REQUEST: Copy every line of the records that includes the word "Bitcoin".
--------------------
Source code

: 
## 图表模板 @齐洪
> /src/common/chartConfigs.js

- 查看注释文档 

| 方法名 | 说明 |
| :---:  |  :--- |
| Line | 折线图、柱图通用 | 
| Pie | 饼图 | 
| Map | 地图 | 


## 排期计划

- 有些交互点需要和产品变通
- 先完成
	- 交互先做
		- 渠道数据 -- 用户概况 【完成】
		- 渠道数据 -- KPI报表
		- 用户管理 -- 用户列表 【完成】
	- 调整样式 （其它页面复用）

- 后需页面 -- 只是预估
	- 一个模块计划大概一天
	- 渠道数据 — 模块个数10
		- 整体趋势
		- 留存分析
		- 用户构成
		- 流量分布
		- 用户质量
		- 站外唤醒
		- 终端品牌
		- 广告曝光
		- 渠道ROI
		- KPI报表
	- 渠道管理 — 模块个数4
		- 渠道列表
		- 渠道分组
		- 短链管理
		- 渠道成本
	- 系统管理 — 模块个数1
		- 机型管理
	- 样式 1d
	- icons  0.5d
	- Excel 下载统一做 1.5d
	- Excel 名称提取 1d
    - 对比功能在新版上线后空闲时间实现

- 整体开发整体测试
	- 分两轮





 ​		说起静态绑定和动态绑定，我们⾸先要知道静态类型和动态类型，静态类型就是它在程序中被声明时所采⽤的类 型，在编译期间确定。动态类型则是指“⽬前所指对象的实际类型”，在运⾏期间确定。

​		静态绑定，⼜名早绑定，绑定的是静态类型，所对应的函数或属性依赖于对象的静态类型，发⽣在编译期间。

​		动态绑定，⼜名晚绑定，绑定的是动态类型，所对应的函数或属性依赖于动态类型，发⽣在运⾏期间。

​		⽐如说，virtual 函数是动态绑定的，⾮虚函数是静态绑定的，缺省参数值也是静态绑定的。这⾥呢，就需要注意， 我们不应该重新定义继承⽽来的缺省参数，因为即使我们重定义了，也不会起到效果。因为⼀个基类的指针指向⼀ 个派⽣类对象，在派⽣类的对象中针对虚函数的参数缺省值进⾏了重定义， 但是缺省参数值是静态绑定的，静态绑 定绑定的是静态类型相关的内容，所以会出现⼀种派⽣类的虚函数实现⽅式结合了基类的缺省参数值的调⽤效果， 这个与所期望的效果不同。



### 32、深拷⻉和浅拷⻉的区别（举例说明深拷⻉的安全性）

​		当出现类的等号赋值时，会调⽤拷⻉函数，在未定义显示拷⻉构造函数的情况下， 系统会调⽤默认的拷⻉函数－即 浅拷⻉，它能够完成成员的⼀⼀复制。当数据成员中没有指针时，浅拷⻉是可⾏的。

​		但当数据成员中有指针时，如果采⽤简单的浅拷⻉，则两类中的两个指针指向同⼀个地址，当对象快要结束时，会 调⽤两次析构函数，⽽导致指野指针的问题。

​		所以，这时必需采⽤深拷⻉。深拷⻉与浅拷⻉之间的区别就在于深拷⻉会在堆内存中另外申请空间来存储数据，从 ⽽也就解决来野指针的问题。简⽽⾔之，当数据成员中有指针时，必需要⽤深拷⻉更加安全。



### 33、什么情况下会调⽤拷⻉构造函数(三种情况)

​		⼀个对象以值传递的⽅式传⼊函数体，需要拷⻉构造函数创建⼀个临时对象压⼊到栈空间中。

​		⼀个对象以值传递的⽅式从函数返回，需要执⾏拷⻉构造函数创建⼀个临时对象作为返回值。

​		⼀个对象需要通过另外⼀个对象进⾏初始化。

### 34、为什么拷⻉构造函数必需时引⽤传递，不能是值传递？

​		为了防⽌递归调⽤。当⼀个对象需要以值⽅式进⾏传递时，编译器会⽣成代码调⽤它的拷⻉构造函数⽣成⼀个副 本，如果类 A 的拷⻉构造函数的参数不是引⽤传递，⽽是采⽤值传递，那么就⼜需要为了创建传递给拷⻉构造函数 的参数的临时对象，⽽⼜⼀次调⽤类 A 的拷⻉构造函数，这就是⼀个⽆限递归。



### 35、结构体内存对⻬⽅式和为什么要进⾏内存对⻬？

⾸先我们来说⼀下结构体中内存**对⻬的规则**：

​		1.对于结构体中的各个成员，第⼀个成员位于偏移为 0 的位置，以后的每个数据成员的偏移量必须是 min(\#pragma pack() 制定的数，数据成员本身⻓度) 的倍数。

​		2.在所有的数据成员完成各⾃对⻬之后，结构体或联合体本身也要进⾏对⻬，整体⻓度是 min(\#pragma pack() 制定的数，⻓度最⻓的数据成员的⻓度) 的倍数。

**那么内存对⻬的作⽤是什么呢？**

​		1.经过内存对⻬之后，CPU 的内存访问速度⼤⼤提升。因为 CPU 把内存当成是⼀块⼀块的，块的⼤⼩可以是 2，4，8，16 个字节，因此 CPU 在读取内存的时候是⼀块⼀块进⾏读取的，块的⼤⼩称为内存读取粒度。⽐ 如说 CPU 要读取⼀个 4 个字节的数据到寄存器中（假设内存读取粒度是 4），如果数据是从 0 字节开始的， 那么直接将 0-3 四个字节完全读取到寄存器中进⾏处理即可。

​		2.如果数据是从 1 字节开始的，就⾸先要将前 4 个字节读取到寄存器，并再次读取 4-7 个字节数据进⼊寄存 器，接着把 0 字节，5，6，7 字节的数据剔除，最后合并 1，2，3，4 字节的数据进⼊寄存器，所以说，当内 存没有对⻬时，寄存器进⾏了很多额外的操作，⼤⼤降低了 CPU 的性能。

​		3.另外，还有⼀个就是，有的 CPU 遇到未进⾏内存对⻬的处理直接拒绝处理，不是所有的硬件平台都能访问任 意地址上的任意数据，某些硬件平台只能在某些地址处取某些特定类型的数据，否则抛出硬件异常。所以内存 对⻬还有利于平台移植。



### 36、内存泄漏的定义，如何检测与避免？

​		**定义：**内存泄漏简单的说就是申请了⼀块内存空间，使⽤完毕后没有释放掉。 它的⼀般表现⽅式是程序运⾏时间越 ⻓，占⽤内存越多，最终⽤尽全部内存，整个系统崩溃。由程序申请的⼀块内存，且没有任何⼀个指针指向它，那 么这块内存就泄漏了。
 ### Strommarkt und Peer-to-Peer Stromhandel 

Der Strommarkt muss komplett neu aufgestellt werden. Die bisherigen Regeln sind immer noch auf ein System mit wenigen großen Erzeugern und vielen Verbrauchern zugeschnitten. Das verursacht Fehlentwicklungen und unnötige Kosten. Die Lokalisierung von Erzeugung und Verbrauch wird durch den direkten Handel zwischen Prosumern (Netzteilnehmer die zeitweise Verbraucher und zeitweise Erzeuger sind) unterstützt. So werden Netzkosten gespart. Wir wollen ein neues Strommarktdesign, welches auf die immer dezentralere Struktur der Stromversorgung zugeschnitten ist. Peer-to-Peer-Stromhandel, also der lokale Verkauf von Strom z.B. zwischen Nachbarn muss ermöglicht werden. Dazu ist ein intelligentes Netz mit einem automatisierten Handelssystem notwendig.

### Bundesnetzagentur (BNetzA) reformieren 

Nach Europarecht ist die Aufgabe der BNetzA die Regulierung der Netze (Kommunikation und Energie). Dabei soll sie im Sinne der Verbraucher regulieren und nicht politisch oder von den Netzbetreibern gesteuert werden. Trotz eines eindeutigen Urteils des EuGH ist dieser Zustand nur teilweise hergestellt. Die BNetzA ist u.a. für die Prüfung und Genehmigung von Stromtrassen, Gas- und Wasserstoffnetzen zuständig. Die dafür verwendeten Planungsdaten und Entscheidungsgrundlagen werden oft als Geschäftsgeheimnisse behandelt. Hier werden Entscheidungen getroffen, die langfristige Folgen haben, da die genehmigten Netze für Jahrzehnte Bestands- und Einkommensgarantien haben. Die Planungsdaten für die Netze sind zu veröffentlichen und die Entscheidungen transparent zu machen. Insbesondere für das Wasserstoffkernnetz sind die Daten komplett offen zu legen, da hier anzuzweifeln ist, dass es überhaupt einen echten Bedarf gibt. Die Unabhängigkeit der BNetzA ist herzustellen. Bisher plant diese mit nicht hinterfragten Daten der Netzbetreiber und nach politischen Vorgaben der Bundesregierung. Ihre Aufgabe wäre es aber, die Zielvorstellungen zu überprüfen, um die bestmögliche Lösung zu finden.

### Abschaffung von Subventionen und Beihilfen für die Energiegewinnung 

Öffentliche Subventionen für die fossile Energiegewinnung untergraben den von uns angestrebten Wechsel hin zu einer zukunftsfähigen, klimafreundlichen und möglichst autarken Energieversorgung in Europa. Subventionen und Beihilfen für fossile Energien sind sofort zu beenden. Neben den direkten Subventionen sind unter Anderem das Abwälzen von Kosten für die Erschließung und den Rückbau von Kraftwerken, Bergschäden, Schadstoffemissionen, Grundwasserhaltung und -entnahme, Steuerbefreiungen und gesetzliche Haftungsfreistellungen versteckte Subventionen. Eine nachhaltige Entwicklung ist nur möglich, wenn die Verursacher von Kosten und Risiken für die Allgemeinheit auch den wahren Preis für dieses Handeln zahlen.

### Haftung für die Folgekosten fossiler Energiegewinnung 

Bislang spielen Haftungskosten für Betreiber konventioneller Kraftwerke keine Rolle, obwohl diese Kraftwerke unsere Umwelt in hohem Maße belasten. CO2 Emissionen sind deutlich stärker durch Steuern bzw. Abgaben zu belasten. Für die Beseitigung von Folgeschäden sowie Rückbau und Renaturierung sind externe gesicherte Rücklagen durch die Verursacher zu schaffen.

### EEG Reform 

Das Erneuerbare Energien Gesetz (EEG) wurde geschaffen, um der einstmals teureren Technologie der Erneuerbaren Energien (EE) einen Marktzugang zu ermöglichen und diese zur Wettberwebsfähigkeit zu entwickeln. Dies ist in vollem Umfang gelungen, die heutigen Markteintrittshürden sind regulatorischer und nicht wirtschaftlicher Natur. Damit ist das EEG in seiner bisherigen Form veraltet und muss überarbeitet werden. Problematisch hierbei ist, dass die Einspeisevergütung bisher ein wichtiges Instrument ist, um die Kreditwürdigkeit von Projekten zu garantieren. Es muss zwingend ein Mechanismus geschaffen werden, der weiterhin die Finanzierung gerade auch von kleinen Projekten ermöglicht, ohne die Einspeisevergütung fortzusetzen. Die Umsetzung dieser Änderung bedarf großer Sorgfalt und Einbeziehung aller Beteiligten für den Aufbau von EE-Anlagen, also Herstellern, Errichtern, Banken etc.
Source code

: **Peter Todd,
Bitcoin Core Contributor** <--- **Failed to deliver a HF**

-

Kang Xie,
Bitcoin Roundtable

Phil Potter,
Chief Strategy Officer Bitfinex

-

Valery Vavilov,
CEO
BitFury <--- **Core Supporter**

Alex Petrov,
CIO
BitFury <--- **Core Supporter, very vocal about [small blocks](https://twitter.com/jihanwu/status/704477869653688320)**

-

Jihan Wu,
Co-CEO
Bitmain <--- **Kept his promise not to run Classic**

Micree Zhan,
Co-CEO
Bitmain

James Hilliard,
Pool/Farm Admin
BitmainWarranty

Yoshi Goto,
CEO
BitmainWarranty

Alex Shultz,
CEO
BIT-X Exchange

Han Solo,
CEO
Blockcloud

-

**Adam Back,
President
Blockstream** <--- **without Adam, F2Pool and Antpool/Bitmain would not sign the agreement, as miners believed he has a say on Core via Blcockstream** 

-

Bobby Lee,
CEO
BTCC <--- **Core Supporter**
--------------------
ANSWER BOX:
Bitcoin Core Contributor** <--- **Failed to deliver a HF**
Bitcoin Roundtable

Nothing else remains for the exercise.